The Correlation’s process tells us that a vacuum shares the same reality as a void, and likewise, void ≈ emptiness ≈ silence ≈ stillness ≈ loss ≈ darkness ≈ death… and by extension, fear of death. On the other hand, fullness ≈ sound ≈ movement ≈ gain ≈ light ≈ life… and by extension, need to live. In short, need ≈ life and fear ≈ death(1). Of the two, death corresponds to the primordial Nothing. Indeed, death is the foundation, like the nothing that preceded the Big Bang. Chapter 11’s, Hence, of having what is thought favorable, of the nothing think as the useful, and chapter 40’s, All under heaven is born in having, Having is born in nothing, both point to this bottom line.
“Be the same as dust”
Let’s return to my suggested addition to Jesus’s “seek and ye shall find”. My addition, ‘Look and ye shall see’ would be more about looking inward than ‘out there’. After all, ‘out there’ is merely a reflection of what’s within. If what we see is merely a reflection of who we are, then self-honestly looking within is the only way to truly know. Indeed, chapter 47 hints at this outcome, Without going out the door we can know all under heaven. Without looking out the window we can see Nature’s way.
When I feel confused, agitated or irritated, I know it is because I am only seeing the choppy surface waters of reality’s deep ocean. In other words, the choppy waters are merely reflections of my own internal biased emotional state. To regain balance, I must retreat. Chapter 56 points the way, Subdue its sharpness, untie its tangles, Soften its brightness, be the same as dust…This is called profound sameness.

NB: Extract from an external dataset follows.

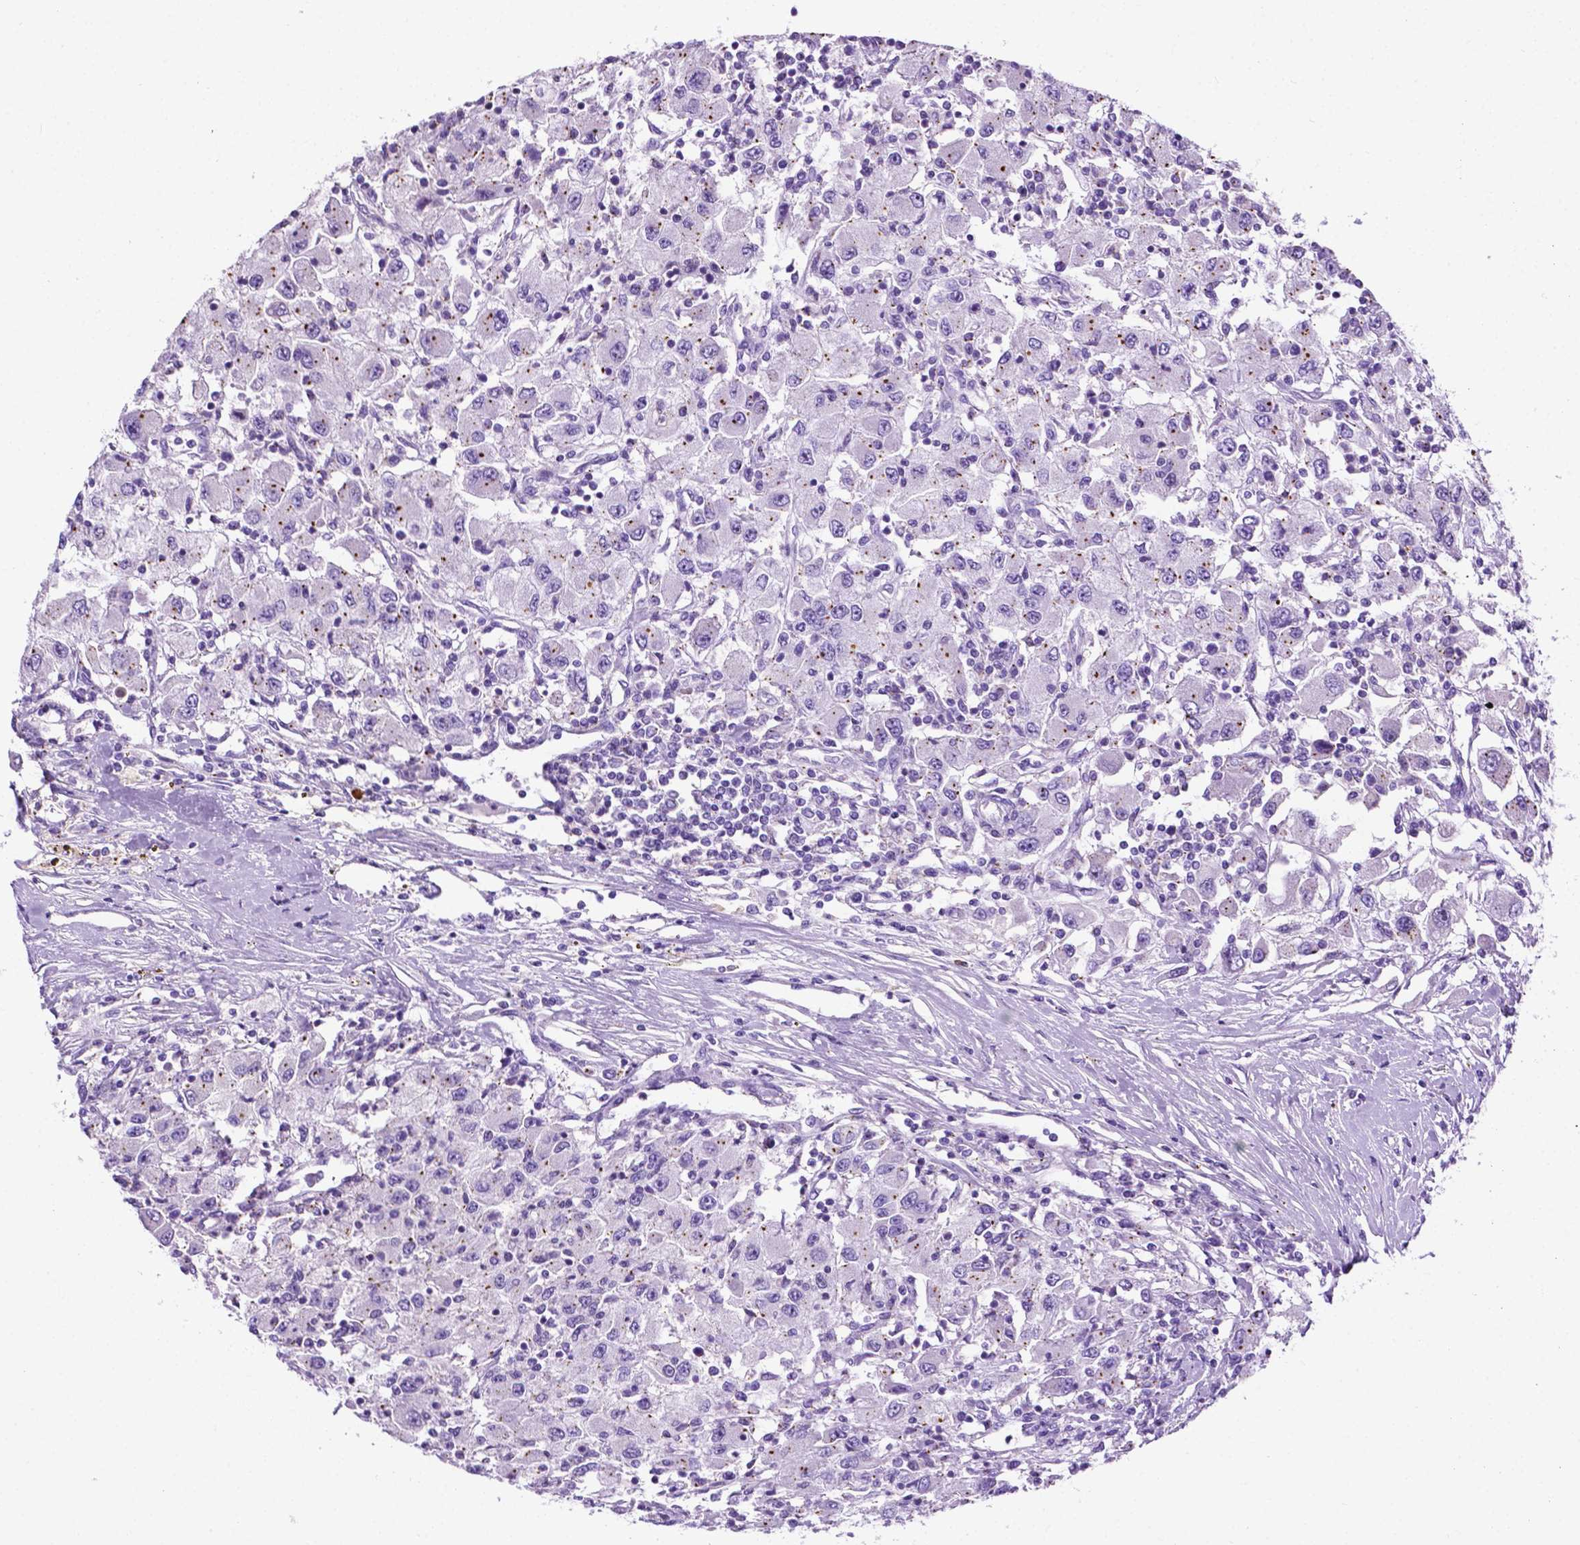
{"staining": {"intensity": "negative", "quantity": "none", "location": "none"}, "tissue": "renal cancer", "cell_type": "Tumor cells", "image_type": "cancer", "snomed": [{"axis": "morphology", "description": "Adenocarcinoma, NOS"}, {"axis": "topography", "description": "Kidney"}], "caption": "There is no significant staining in tumor cells of renal cancer (adenocarcinoma). The staining is performed using DAB (3,3'-diaminobenzidine) brown chromogen with nuclei counter-stained in using hematoxylin.", "gene": "MMP27", "patient": {"sex": "female", "age": 67}}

Okay, I’ll stop beating around the Taoist point-of-view bush for now. It is time to heed chapter 44’s advice… Knowing when to stop, never dangerous. Then you can long endure.
(1) Looking over the last 70 years, it is apparent that I’ve always failed to see the point of anything whenever I really got down to it. I never truly bought into the cultural story my parents, schooling, or general American culture attempted to instill in me. At age 20, I set off to explore the world, yet 15 years and continents of countries later I still found no point. I gather that this innate quirk in my nature continually drives me to look deeper in pursuit of the point—any point! That is a very inefficient way to go about life. It is like rediscovering the wheel repeatedly. On the other hand, this inability to take anything for granted helps insure that I will always end up seeing outside every cultural box.
This ‘what’s the point’ personality trait of mine really hit home when my brother died. He was 18 and I was 22 at the time. Up until then, death was just an abstraction without a ‘point’; I never had any personal experience with it. Suddenly, death was real; still, what was the point? Why life? Why death? Why? No cultural story could answer that sufficiently for me, so I looked deeper and deeper, day after day for months on end. Finally, I reached the resolution I was looking for. Put simply, life and death are the same thing, or as chapter 2 says, Hence existence and nothing give birth to one another. The aphorism “two sides of the same coin” is about right too, especially when you emphasize the “same coin” aspect. Again, as chapter 56 notes, This is called profound sameness.